The National Stock Exchange (NSE) is the leading stock exchange of India, located in Mumbai, Maharashtra, India. It was started to end the monopoly of the Bombay stock exchange in the Indian market.

NSE was established in 1992 as the first demutualized electronic exchange in the country.

It was the first exchange in the country to provide a modern, fully automated screen-based electronic trading system which offered the easy trading facility to the investors spread across the length and breadth of the country.

NSE has a total market capitalization of more than US$ 2.27 trillion, making it the world’s 11th-largest stock exchange as of April 2018.

NSE’s index, the NIFTY 50, is used extensively by investors in India and around the world as a barometer of the Indian capital markets.

NIFTY:

Nifty, also called NIFTY 50, is the market index consisting of 50 well-established and financially sound companies listed on National Stock Exchange of India (NSE).

The base year is taken as 1995 and the base value is set to 1000.

Nifty is calculated using 50 large stocks which are actively traded on the NSE.

The 50 companies are selected on the basis of the free float market capitalization.

Here, the 50 top stocks are selected from different 24 sectors.

Nifty is owned and managed by India Index Services and Products (IISL)

Since inception in 1995, Nifty has given a return of 11.13% CAGR (till April 30, 2018).

NOTE: The Sensex and Nifty are both indicators of market movement. If the Sensex or Nifty go up, it means that most of the stocks in India went up during the given period. With respect to NIFTY and NSE, we can say that:

If Nifty goes up, this means that the stock price of most of the major stocks on NSE has gone up.

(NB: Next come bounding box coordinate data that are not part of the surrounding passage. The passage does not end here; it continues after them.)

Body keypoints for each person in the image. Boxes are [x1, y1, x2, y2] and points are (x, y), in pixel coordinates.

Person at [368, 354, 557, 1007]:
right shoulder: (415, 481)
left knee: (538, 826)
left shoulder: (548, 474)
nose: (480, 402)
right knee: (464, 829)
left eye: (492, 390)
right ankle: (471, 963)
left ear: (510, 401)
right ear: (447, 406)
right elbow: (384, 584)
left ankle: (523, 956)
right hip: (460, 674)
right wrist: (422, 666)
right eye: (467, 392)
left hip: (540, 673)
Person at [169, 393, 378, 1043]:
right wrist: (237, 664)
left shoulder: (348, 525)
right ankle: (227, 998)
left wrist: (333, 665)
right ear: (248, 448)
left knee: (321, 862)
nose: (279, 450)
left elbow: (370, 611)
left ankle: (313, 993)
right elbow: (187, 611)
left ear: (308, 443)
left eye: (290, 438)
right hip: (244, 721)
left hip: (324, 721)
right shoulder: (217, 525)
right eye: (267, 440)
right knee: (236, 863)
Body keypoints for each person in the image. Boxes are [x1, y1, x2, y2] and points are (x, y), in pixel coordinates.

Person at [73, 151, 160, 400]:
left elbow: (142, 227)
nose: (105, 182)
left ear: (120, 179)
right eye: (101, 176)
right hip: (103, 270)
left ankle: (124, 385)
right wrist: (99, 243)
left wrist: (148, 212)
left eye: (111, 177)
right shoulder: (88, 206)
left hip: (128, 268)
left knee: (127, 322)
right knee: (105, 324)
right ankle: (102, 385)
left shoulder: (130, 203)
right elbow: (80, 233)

On the other hand, if nifty goes down, this tells you that the stock price of most of the major stocks on NSE has gone down.

When Sensex/Nifty increases, it shows the economic growth of the country. For example, during the Indian recession of 2008-09, the Sensex fell over 12000 points (-60%).

Importance of Market Index:

The market indexes are the barometer for the market behavior. It gives a general idea about whether most of the stocks have gone up or gone down.

Often, Market Index is used as a benchmark portfolio performance.

It is used as a reflector of investor’s sentiments.

Market indexes are used for sorting and comparison of the various companies.

Indices act as an underlying for Index Funds, Index Futures, and Options.

They are used in passive fund management by Index funds.

The index can give a comparison of returns on investments in stock markets as opposed to asset classes such as gold or debt.